Researchers at the Massachusetts Institute of Technology,
MIT, writing in the journal Nature, say that in the lab, mice with early stages
of the degenerative brain disease form new memories. So do mice who are disease
free, but are unable to recall things days later.
Using a technique called optogenetics, the researchers were
able to coax those memories back.
The researchers say optogenetics is still not approved for
use on humans.
“The important point is, this a proof of concept. That is,
even if a memory seems to be gone, it is still there. It’s a matter of how to
retrieve it,” said senior author Susumu
Tonegawa from RIKEN-MIT Center for Neural Circuit Genetics.
He added that in the future, technology could be developed
that could spur memory recovery in humans.

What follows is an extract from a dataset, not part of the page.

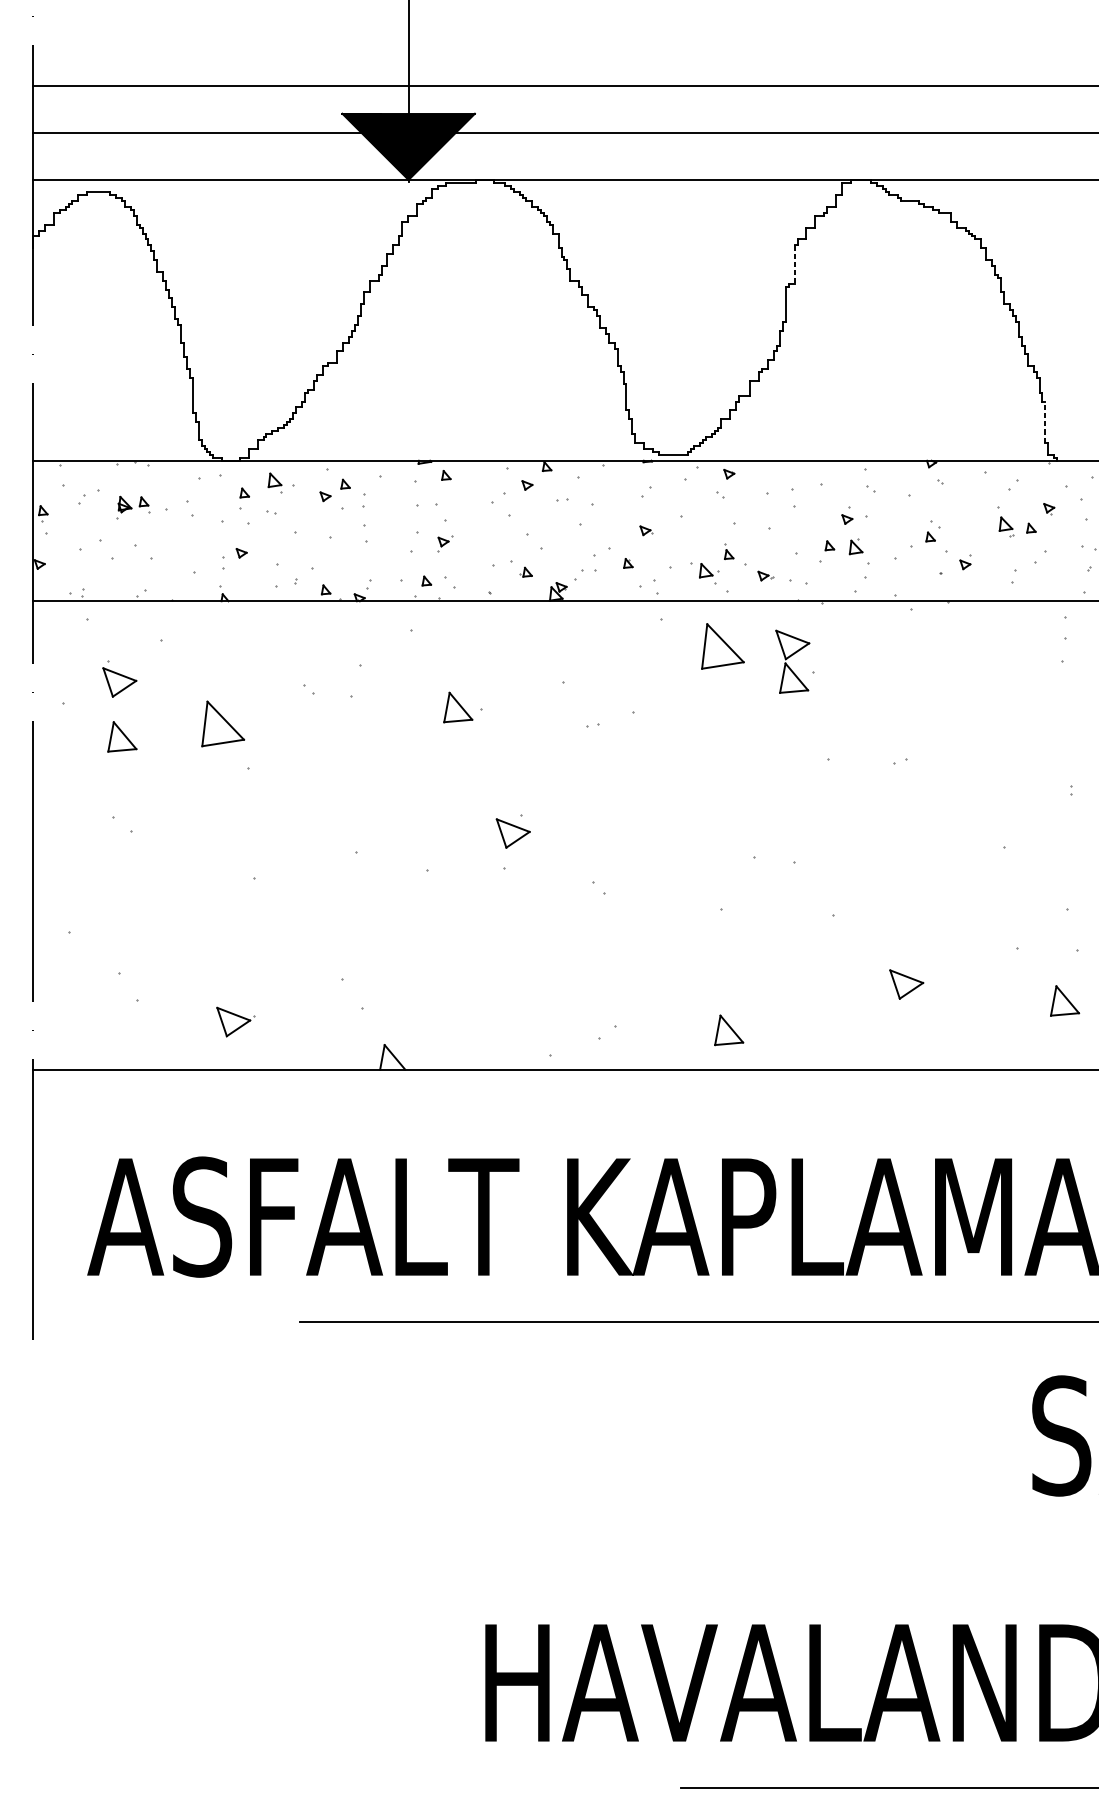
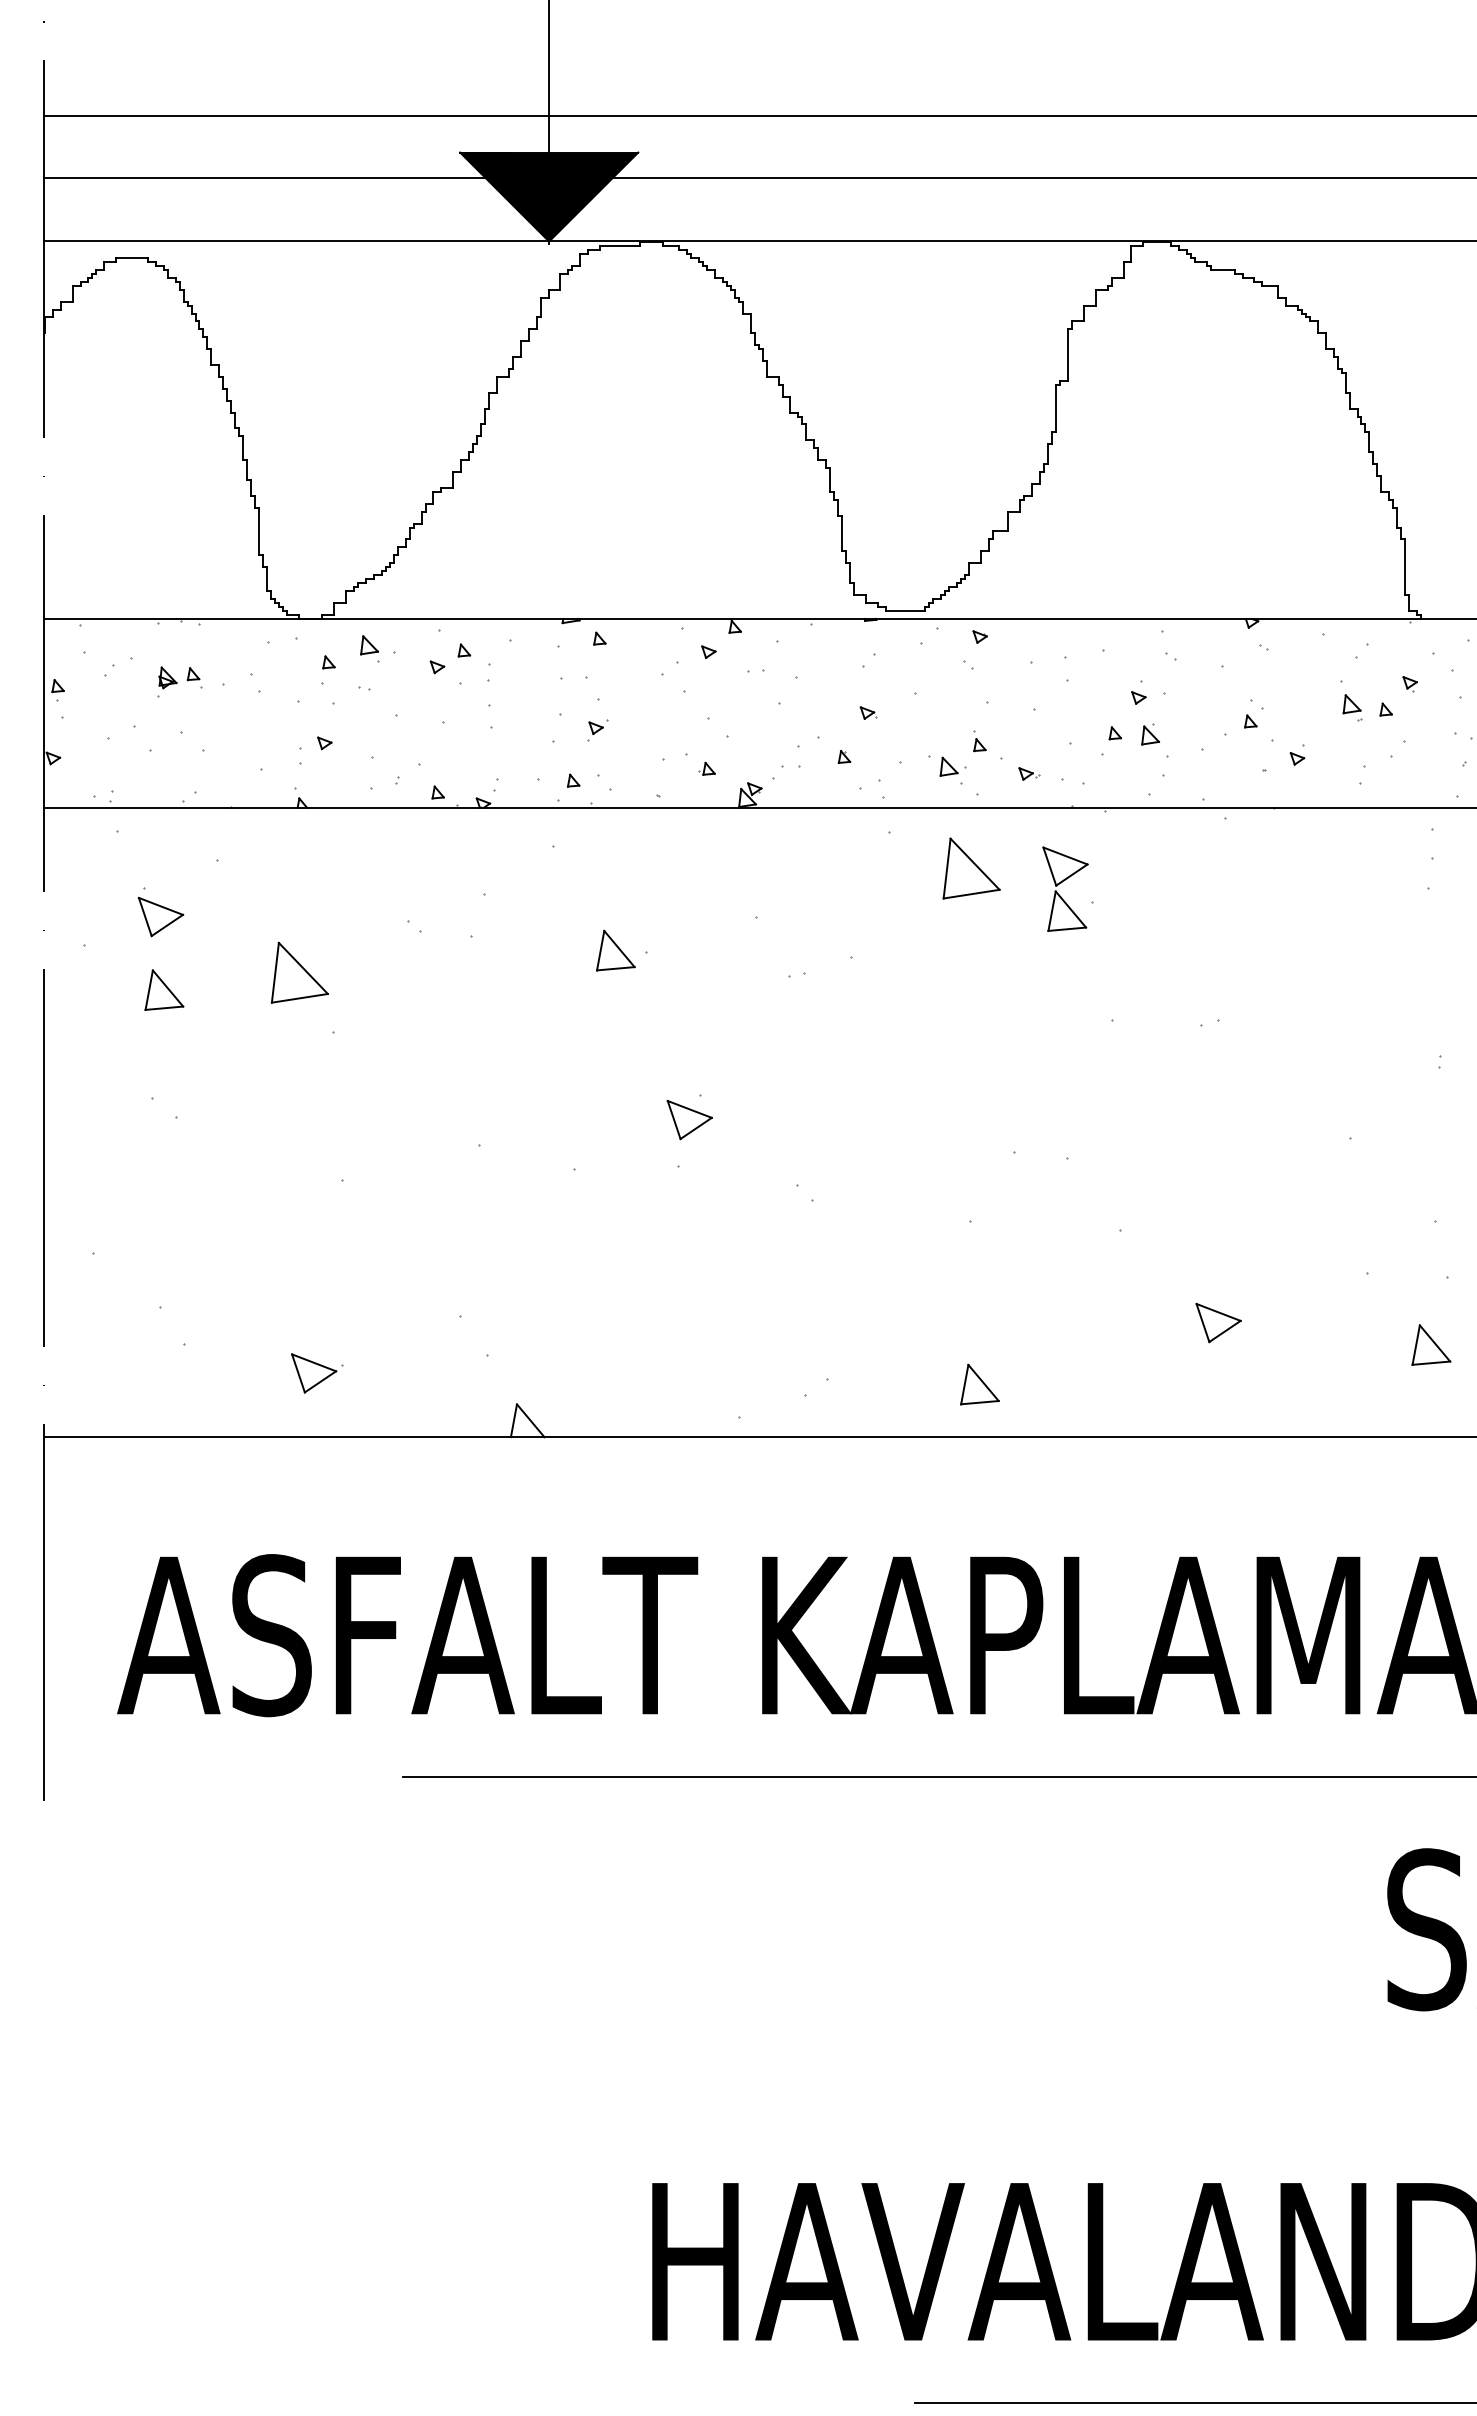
line: (795, 264) -> (1068, 355), dashed -> solid
line: (1045, 422) -> (1405, 567), dashed -> solid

For the research, Tonegawa and his team placed mice in a
chamber where they would receive a foot shock. All the mice “showed fear” when
placed in the same chamber, but after several days, only the healthy mice still
displayed fear. The mice with Alzheimer’s did not appear to remember the shock. However, using flashes of blue light to stimulate the
brain’s hippocampus region, the mice with Alzheimer’s appeared to remember the
chamber and showed signs of fear.
According to the Huffington
Post, this study builds on previous research that has shown that
Alzheimer’s destroys synapses, but not necessarily memories.
“As long as the neurons are still alive, the memory will
still be there, which means you may be able to recover some of the lost
memories in the early stages of Alzheimer’s,” said researcher David Glanzman.